TRECHO:

4. Mapeando a subjetividade possível

Se em “O Espelho” a subjetividade não encontra espaço de afirmação e termina sem contornos nítidos, outros contos como “Terpsícore” e “Missa do Galo” mostram como o desejo pode abrir brechas em situações de opressão.

Em “Terpsícore”, o casal pobre que luta para pagar o aluguel atrasado e evitar o despejo encontra no dinheiro ganho inesperadamente na loteria uma forma de realizar os mais legítimos anseios de beleza e prazer que a condição de pobreza sistematicamente lhes nega. A Festa de Estrondo e a dança que
Porfírio e Glória promovem ao final do conto não são mostradas pelo autor como algo alienante e impróprio para pessoas que até há pouco não tinham como pagar o aluguel, mas como única forma de abrir “um hiato esplêndido na velha noite do trabalho sem tréguas”.
“Missa do Galo” nos mostra o encontro e o tímido diálogo entre um jovem e uma senhora casada e traída pelo marido numa noite de Natal. Praticamente nada acontece objetivamente entre os dois, mas Machado de Assis parece nos querer dizer que, onde nada acontece, tudo pode estar acontecendo subjetivamente e, para que o percebamos, é preciso apurar os ouvidos e ler nas entrelinhas as marcas do desejo não-explícito.

5. Os mecanismos da opressão

Em contos como “O Caso da Vara” e “Pai contra Mãe”, podemos perceber a intenção do autor em analisar as cruéis relações de dominação entre seres iguais, todos subjugados por um sistema político e social marcado pelo autoritarismo, mas que não hesitam em reproduzir e legitimar a opressão de que são vítimas.

6. Os impasses da criação artística

Também a própria criação artística é objeto da reflexão de Machado, que mostra o quanto ela pode ser igualmente marcada pelo embate entre os desejos individuais e as pressões da sociedade. O personagem central de “Um Homem Célebre”, o compositor Pestana, rejeita o sucesso fácil das polcas que compõe e que se tornam rapidamente obras populares nos salões e festas. Para ele, a grande criação artística estaria no âmbito da música clássica que, em vão, tenta compor. No entanto, o narrador descreve o momento da composição de uma das polcas como o mais pleno e espontâneo instante de criação, uma vez que elas brotam magicamente dos dedos do compositor:

“Vida, graça, novidade, escorriam-lhe da alma como de uma fonte perene.”

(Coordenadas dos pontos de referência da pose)
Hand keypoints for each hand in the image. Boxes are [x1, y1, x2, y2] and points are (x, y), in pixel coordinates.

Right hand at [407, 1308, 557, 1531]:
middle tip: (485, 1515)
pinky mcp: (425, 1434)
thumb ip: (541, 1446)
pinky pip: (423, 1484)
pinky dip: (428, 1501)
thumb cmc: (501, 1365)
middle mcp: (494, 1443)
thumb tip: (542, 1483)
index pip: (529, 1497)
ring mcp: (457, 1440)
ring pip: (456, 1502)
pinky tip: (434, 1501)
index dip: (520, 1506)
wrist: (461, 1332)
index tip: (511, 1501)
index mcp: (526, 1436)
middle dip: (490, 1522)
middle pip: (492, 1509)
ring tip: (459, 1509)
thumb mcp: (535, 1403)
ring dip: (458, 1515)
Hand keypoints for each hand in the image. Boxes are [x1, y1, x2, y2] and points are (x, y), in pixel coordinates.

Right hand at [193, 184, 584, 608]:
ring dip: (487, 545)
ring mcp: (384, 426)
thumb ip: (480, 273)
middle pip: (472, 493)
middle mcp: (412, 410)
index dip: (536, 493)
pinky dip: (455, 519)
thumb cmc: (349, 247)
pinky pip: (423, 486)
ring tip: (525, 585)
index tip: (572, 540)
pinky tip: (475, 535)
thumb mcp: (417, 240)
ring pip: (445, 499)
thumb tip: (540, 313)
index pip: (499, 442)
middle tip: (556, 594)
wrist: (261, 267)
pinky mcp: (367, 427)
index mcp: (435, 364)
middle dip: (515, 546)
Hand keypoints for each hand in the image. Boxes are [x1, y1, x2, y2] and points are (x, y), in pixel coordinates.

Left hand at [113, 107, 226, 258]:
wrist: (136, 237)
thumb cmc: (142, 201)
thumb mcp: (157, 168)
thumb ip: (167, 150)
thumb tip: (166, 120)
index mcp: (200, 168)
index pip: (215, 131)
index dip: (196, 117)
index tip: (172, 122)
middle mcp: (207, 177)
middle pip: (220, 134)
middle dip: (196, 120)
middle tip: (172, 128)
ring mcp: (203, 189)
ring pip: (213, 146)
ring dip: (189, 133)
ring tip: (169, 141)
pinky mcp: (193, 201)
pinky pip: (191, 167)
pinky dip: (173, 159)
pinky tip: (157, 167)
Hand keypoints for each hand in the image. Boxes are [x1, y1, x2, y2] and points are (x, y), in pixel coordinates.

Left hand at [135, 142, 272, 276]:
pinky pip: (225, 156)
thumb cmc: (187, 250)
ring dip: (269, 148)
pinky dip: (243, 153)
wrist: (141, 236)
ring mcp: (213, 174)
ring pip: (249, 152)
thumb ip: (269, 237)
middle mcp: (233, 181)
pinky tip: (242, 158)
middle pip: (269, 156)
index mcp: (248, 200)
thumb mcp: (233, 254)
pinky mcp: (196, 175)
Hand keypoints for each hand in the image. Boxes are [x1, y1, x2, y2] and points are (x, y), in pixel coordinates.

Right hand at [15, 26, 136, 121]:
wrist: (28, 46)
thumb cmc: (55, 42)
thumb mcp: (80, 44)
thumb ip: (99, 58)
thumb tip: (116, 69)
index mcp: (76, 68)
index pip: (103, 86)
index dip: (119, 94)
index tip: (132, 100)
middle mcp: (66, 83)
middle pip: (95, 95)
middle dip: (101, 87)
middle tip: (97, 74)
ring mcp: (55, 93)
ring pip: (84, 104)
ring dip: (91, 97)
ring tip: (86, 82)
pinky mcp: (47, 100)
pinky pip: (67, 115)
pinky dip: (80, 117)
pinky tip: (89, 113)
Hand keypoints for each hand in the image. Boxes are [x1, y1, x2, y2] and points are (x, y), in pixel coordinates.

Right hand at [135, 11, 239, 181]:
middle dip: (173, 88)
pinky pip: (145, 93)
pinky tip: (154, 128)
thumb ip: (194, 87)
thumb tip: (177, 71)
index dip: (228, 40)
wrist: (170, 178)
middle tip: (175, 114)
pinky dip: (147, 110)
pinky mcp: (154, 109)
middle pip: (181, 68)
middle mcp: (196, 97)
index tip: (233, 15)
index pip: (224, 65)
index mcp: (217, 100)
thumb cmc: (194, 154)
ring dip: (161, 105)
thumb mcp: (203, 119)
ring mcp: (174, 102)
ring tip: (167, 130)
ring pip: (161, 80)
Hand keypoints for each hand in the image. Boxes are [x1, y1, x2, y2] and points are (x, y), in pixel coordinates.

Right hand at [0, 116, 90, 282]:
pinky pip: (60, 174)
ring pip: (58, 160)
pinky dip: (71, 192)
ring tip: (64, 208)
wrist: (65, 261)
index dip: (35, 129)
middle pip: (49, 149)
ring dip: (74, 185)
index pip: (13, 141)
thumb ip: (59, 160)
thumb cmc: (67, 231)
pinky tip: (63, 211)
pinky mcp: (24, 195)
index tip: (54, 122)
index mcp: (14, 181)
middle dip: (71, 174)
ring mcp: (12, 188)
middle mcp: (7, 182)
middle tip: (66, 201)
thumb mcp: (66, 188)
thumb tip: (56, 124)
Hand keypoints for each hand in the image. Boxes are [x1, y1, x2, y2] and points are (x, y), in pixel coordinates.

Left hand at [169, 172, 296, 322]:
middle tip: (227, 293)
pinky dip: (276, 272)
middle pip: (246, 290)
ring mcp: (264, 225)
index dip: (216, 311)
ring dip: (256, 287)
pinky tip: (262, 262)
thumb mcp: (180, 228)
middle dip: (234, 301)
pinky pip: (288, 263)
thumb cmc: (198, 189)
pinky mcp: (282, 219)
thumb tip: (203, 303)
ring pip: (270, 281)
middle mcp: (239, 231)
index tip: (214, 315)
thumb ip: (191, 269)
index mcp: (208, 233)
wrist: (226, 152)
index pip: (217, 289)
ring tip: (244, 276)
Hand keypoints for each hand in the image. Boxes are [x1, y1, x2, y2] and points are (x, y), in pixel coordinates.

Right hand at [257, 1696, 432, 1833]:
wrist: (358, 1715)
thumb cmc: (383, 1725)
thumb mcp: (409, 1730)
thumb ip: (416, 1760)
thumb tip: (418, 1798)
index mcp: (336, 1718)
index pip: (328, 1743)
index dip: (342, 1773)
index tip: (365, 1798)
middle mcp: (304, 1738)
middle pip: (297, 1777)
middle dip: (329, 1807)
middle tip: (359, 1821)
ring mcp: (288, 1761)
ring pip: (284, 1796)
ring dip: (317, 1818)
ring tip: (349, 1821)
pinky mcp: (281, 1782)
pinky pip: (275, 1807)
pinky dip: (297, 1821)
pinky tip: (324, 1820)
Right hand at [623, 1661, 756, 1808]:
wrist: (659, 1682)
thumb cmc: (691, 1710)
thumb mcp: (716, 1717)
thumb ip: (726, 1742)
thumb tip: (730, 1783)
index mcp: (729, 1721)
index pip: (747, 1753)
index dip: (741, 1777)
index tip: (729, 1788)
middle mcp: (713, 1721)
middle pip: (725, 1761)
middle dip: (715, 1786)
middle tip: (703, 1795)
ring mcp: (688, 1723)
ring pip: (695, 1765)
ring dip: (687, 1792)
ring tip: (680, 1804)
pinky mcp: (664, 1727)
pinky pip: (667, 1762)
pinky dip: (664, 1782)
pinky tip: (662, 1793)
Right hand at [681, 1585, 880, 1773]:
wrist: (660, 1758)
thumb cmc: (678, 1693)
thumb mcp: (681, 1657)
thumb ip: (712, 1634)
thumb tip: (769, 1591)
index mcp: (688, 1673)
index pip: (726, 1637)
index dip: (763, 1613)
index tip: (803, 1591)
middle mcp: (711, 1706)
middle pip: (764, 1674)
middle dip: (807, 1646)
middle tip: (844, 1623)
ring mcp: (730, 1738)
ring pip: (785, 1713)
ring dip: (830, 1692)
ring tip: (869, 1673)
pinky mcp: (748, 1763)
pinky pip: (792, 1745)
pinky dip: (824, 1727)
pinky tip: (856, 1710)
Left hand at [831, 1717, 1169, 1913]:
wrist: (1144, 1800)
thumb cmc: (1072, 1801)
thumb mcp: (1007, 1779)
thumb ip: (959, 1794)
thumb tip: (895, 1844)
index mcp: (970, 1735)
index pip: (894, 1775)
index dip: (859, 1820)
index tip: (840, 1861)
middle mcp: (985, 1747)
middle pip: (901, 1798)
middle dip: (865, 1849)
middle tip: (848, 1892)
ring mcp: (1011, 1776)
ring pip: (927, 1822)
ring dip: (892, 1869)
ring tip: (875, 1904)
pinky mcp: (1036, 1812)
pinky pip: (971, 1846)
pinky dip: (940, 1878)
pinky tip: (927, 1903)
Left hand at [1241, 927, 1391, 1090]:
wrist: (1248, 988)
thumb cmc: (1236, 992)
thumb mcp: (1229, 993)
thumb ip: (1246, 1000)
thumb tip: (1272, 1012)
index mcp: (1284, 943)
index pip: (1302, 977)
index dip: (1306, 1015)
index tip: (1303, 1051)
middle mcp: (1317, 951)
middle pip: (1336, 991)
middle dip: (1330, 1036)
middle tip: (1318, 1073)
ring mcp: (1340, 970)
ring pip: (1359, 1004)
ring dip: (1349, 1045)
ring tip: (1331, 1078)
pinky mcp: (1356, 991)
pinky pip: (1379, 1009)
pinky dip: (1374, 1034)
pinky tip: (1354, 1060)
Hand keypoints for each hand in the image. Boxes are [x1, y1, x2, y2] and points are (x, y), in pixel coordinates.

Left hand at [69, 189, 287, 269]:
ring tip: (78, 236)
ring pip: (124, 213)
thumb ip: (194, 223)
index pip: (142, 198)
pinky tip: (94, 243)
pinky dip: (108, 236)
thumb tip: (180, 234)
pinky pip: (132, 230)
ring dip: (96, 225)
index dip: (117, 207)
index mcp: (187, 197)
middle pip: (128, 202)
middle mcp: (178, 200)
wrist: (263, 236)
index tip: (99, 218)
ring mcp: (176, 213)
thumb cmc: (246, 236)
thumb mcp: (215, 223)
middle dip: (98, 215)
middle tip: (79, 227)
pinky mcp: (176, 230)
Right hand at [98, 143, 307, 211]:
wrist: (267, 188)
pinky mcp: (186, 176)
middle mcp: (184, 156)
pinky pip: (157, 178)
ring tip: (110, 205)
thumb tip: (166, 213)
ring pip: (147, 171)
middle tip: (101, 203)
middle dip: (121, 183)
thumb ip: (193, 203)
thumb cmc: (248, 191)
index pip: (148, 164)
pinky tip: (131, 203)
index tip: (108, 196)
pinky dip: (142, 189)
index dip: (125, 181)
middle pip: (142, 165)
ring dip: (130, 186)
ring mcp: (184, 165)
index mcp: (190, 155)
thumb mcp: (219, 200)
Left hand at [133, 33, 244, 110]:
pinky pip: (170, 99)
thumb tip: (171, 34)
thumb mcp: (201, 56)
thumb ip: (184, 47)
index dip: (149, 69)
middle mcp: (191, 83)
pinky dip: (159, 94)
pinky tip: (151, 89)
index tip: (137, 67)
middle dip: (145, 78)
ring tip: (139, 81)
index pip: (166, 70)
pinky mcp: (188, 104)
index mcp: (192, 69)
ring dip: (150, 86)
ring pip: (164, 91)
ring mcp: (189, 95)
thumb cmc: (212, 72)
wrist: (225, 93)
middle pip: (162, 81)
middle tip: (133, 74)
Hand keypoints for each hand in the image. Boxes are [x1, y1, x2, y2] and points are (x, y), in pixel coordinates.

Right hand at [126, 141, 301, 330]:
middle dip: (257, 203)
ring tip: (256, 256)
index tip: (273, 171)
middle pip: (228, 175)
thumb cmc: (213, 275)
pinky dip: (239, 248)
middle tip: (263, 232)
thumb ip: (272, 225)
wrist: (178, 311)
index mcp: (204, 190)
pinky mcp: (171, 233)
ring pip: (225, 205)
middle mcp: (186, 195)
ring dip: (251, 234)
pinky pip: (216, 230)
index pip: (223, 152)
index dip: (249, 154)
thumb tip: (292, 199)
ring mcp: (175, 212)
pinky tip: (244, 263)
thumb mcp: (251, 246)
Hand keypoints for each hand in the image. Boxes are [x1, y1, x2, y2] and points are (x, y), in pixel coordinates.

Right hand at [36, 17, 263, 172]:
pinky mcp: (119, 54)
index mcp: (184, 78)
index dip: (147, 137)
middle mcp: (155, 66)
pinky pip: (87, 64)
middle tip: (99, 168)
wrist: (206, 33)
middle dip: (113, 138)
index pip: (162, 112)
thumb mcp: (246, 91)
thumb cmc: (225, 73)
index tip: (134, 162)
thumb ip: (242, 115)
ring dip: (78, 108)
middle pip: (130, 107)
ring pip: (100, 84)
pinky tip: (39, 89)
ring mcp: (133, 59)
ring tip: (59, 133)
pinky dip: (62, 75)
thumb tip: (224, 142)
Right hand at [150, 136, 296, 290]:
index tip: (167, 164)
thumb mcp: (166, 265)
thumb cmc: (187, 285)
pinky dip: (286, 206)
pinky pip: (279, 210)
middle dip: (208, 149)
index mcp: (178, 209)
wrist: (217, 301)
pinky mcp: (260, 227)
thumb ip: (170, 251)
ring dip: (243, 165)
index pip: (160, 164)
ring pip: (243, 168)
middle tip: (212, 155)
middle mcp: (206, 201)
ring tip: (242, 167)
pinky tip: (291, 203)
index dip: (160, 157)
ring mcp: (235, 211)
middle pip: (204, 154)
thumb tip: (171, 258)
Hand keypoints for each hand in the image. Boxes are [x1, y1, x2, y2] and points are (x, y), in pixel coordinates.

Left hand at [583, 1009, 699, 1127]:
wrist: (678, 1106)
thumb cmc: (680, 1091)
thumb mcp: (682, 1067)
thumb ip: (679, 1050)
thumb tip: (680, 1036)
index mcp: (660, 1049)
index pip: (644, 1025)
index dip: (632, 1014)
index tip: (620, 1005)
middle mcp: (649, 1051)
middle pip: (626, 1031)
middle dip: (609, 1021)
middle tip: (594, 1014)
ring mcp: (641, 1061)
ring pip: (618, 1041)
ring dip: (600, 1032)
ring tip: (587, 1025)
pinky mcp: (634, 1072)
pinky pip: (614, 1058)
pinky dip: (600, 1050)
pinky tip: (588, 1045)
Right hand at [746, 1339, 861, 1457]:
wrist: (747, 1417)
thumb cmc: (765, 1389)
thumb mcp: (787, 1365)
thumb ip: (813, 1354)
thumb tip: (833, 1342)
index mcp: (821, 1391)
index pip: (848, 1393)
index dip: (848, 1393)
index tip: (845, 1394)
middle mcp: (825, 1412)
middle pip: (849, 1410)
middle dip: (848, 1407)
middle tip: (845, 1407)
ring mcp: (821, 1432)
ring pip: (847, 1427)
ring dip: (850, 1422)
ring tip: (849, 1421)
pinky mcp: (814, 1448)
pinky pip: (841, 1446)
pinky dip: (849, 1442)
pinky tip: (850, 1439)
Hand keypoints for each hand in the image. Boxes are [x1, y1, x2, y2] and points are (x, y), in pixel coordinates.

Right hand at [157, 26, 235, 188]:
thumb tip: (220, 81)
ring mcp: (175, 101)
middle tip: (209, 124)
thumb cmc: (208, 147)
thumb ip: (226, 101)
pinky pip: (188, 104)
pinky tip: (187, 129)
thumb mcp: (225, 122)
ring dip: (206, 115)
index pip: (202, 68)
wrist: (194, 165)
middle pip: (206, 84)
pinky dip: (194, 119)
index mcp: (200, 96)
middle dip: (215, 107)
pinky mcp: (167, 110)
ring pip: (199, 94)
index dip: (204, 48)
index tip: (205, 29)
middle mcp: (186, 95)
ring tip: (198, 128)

ATIVIDADE 1: Resuma em duas frases o trecho sobre os contos de Machado de Assis.
ATIVIDADE 2: Copie fielmente, do trecho sobre os contos de Machado de Assis, a passagem que vai de "5. Os mecanismos" até "que são vítimas.".
ATIVIDADE 3: Prossiga com o trecho sobre os contos de Machado de Assis a partir do ponto em que ele termina.
As linhas não têm relação com o trecho sobre os contos de Machado de Assis.

RESPOSTA 1: Segundo o trecho, contos como "Terpsícore" e "Missa do Galo" mostram como o desejo pode abrir brechas em situações de opressão. Já "O Caso da Vara" e "Pai contra Mãe" analisam relações de dominação entre seres iguais que reproduzem a opressão de que são vítimas, e "Um Homem Célebre" trata da criação artística por meio do compositor Pestana, que rejeita o sucesso fácil de suas polcas e tenta em vão compor música clássica.

RESPOSTA 2:
5. Os mecanismos da opressão

Em contos como “O Caso da Vara” e “Pai contra Mãe”, podemos perceber a intenção do autor em analisar as cruéis relações de dominação entre seres iguais, todos subjugados por um sistema político e social marcado pelo autoritarismo, mas que não hesitam em reproduzir e legitimar a opressão de que são vítimas.

RESPOSTA 3:
Assim, o equívoco do personagem está em buscar por toda a vida algo fora de suas possibilidades e rejeitar o que faz melhor. O narrador resume o drama de Pestana quando diz:

“[…] expirou na madrugada seguinte, às quatro horas e cinco minutos, bem com os homens e mal consigo mesmo.”

7. A complexidade do real

Talvez o que se possa guardar de mais significativo da leitura dos contos de Machado de Assis é a impossibilidade de respostas prontas e acabadas diante do mistério essencial que habita o ser humano e que responde pela motivação de muitos de seus atos. Assim, os personagens de “A Cartomante”, “Singular Ocorrência” ou “Missa do Galo” querem saber, ter conhecimento pleno a respeito de alguma coisa e, para isso, recorrem ao além, ao levantamento de hipóteses ou ao próprio ato de narrar o que foi vivido. Mas, ao final, não encontrarão senão a morte, o desconhecimento das motivações humanas ou a ignorância. Para o leitor, no entanto, fica a possibilidade de conviver com o aberto, com o não-resolvido, com o fato de não se poder conhecer a totalidade de algum evento ou de alguém. Essa postura inconclusiva que o leitor deve guardar para si parece ser, de resto, propósito recorrente da obra de Machado de Assis, desde a hilária impossibilidade de definir a loucura que ressalta das páginas de “O Alienista” até a simplicidade quase ingênua do narrador de “Missa do Galo”, que inicia o conto por afirmar:

“Nunca pude entender a conversação que tive com uma senhora, há muitos anos, contava eu dezessete, ela trinta.”

Em uma época de teorias científicas e sociais que pretendem dar conta do real, como é o momento do Realismo na Literatura ocidental, a voz dissonante do genial Machado de Assis ousa abdicar das certezas e instaurar o universo do desconhecido que preside a alma humana.